▶ **ABOUT THIS TASK**: Where does the word "will" occur in the entries below? Copy every line that has it.

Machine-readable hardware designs

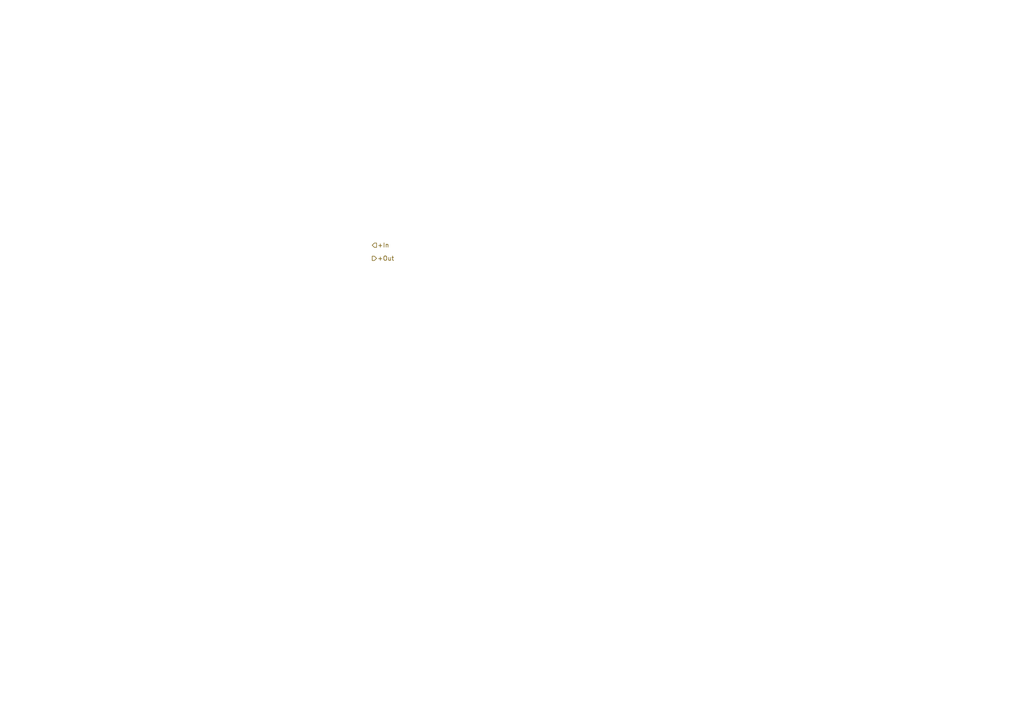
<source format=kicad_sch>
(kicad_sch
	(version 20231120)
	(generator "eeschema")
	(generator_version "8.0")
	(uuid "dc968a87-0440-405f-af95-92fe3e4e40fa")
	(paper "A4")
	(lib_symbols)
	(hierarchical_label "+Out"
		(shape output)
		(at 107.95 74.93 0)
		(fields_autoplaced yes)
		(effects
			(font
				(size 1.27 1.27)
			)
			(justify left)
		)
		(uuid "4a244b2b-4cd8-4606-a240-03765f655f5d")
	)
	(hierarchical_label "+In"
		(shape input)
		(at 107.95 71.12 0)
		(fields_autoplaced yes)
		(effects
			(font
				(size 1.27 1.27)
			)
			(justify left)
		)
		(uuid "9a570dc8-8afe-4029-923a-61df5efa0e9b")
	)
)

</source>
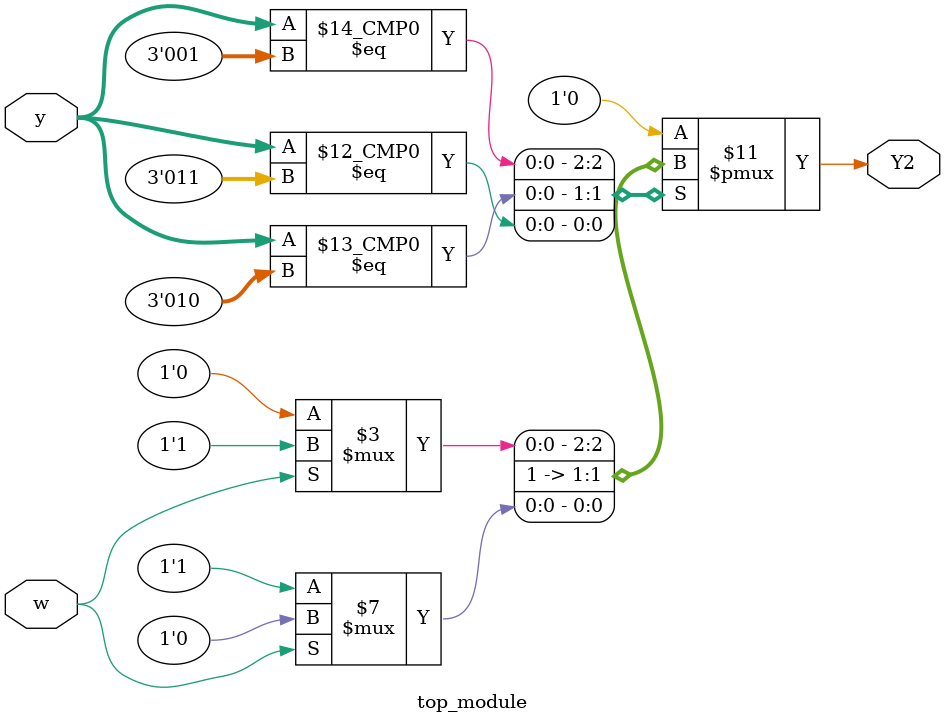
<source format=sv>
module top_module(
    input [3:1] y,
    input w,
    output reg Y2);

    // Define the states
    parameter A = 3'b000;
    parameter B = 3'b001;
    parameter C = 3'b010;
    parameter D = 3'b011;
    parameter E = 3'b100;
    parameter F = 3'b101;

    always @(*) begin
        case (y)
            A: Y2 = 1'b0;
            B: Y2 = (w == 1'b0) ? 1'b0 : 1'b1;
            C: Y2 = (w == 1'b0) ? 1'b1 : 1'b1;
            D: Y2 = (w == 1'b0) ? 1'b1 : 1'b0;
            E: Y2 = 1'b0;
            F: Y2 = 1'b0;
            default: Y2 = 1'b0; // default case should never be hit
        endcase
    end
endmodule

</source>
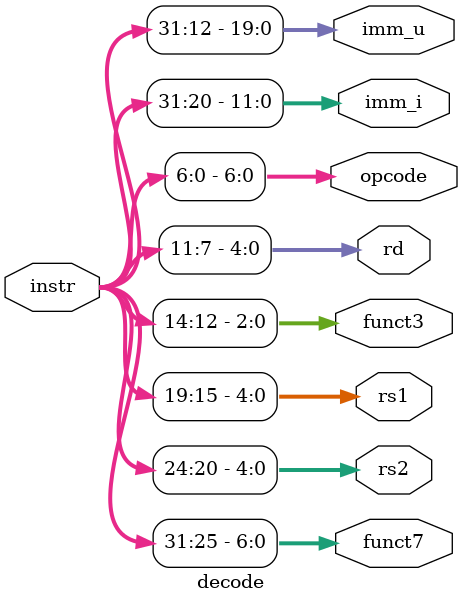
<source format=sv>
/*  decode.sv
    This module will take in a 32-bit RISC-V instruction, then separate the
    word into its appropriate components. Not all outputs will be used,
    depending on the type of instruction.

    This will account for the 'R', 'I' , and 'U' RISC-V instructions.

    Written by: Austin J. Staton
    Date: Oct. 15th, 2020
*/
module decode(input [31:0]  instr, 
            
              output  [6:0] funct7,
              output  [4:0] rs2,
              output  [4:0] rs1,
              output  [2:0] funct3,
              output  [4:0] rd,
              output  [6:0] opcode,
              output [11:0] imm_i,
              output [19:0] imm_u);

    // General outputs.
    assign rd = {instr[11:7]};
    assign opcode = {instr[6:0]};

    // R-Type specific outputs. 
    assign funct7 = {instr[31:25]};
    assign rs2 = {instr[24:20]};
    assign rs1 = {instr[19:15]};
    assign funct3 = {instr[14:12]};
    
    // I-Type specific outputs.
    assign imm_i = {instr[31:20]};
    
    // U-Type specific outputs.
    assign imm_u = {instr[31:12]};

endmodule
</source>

▶ **WRITTEN ANSWER**:
    This module will take in a 32-bit RISC-V instruction, then separate the
    word into its appropriate components. Not all outputs will be used,
    This will account for the 'R', 'I' , and 'U' RISC-V instructions.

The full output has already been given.